● **TASK PROMPT**:
The lines to return are those below that contain the word "pixels".

● **AVAILABLE DATA**:
+++

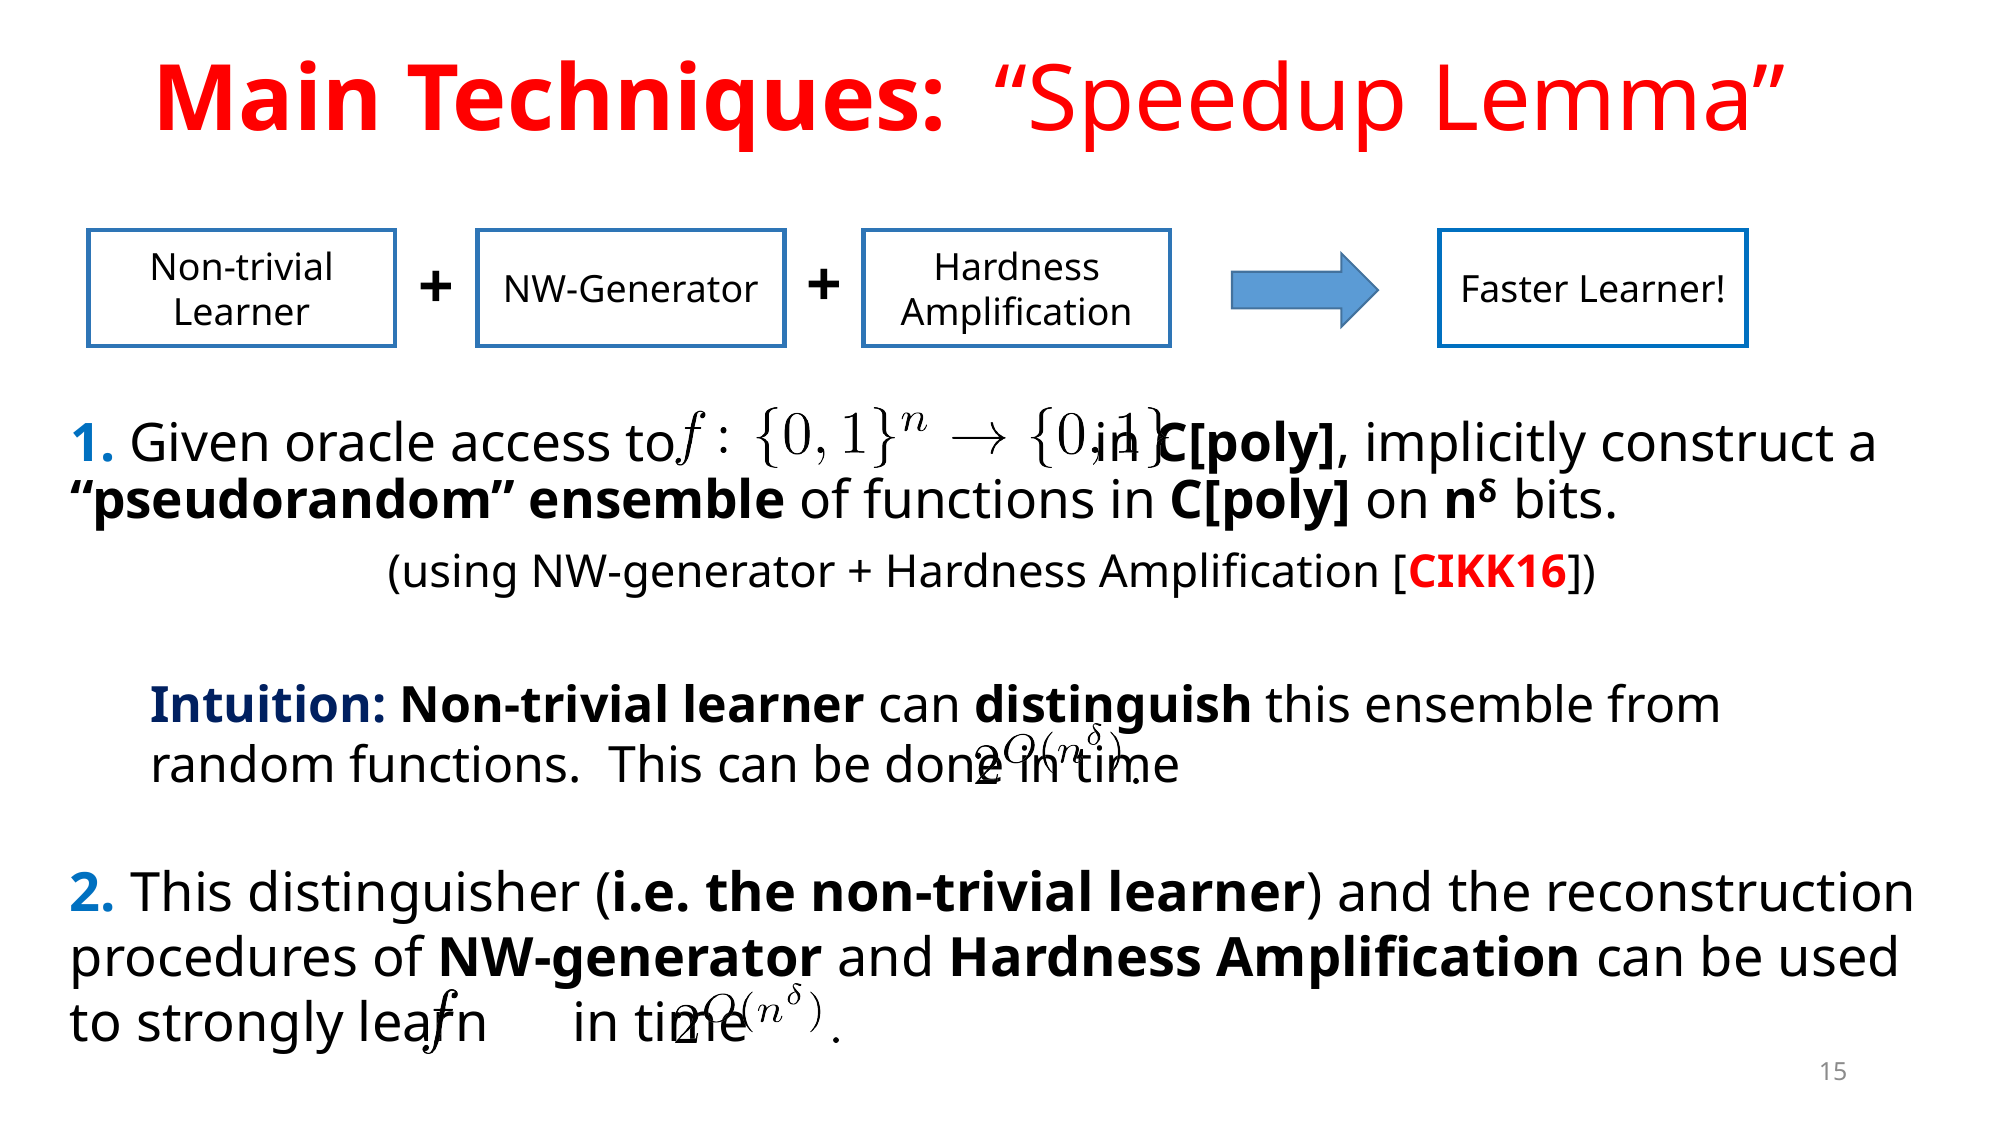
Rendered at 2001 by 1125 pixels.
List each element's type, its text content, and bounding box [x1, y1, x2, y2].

picture [675, 407, 1169, 468]
text_box Hardness Amplification [862, 229, 1171, 347]
text_box Intuition: Non-trivial learner can distinguish this ensemble from random functions. This can be done in time [135, 665, 1899, 801]
text_box Non-trivial Learner [87, 229, 396, 347]
text_box NW-Generator [477, 229, 785, 347]
text_box Faster Learner! [1439, 229, 1747, 347]
picture [975, 723, 1139, 784]
picture [422, 989, 458, 1054]
text_box + [792, 236, 847, 327]
text_box 2. This distinguisher (i.e. the non-trivial learner) and the reconstruction procedures of NW-generator and Hardness Amplification can be used to strongly learn in time [55, 849, 1971, 1125]
text_box [1230, 250, 1380, 330]
list 1. Given oracle access to in C[poly], implicitly construct a “pseudorandom” ensemble of functions in C[poly] on nδ bits. (using NW-generator + Hardness Amplification [CIKK16]) [55, 407, 1941, 646]
title Main Techniques: “Speedup Lemma” [137, 26, 1863, 175]
picture [675, 983, 839, 1043]
text_box + [403, 238, 458, 329]
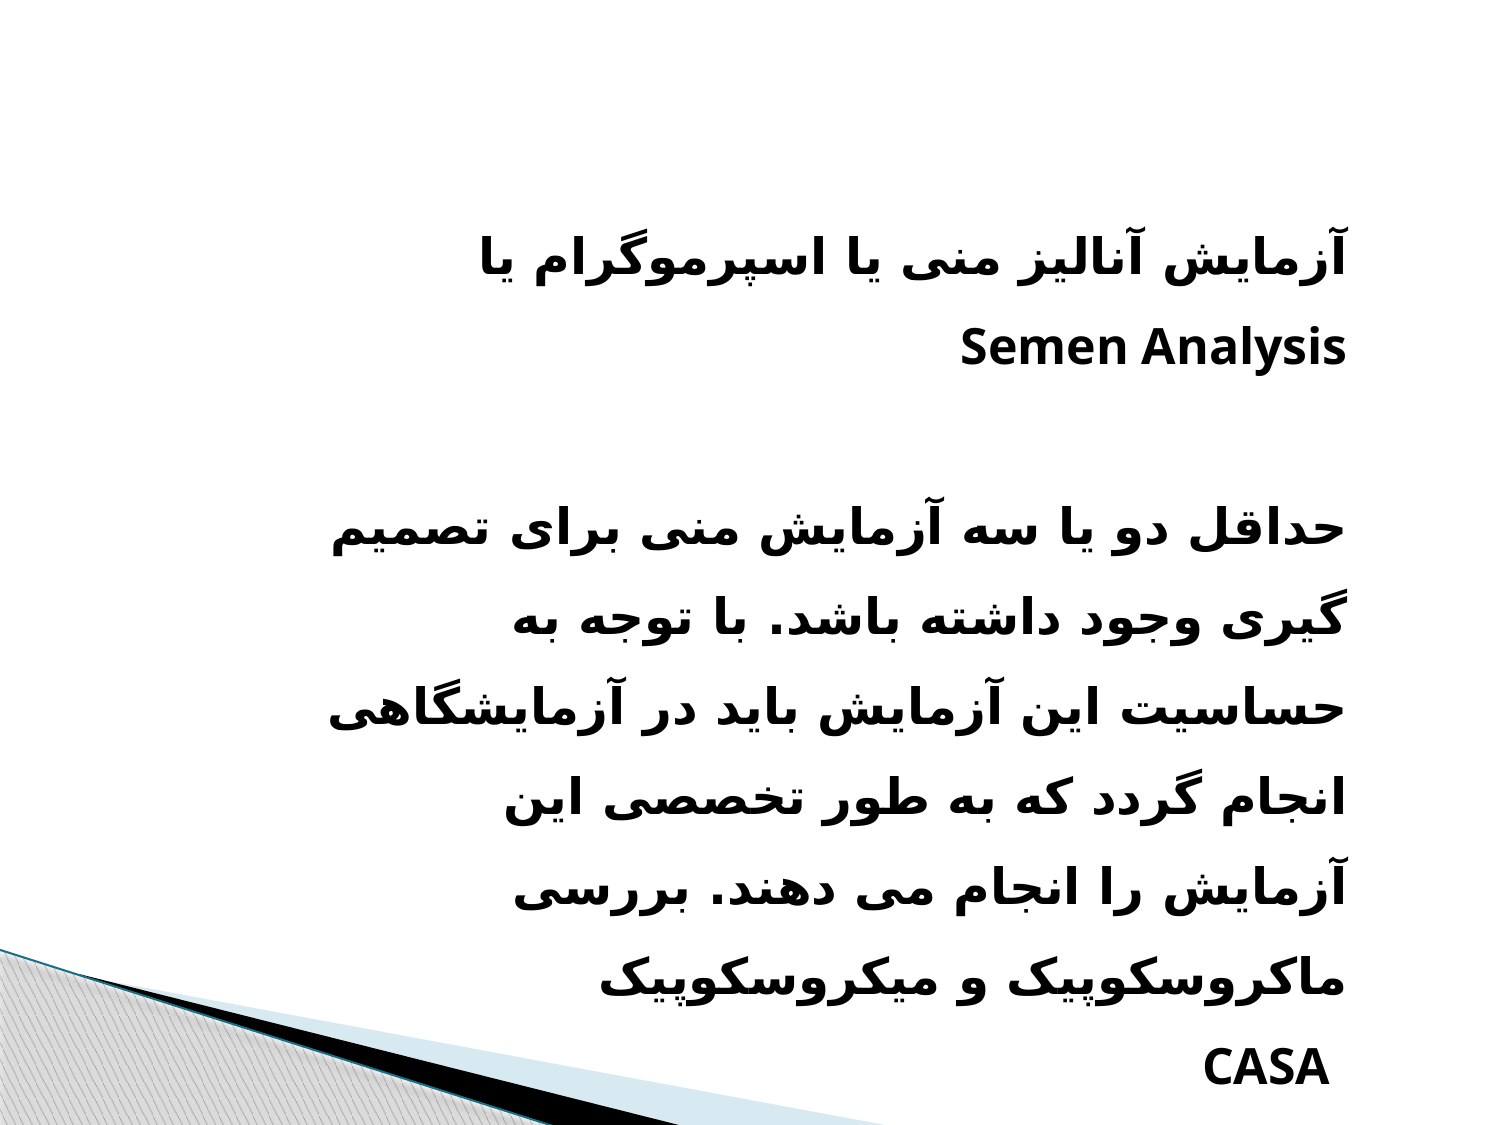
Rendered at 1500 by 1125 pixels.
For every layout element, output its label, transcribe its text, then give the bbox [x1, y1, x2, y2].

+++

● **RESPONSE AREA**:
Rendered at 2001 by 1125 pixels.
Rendered at 1500 by 1125 pixels.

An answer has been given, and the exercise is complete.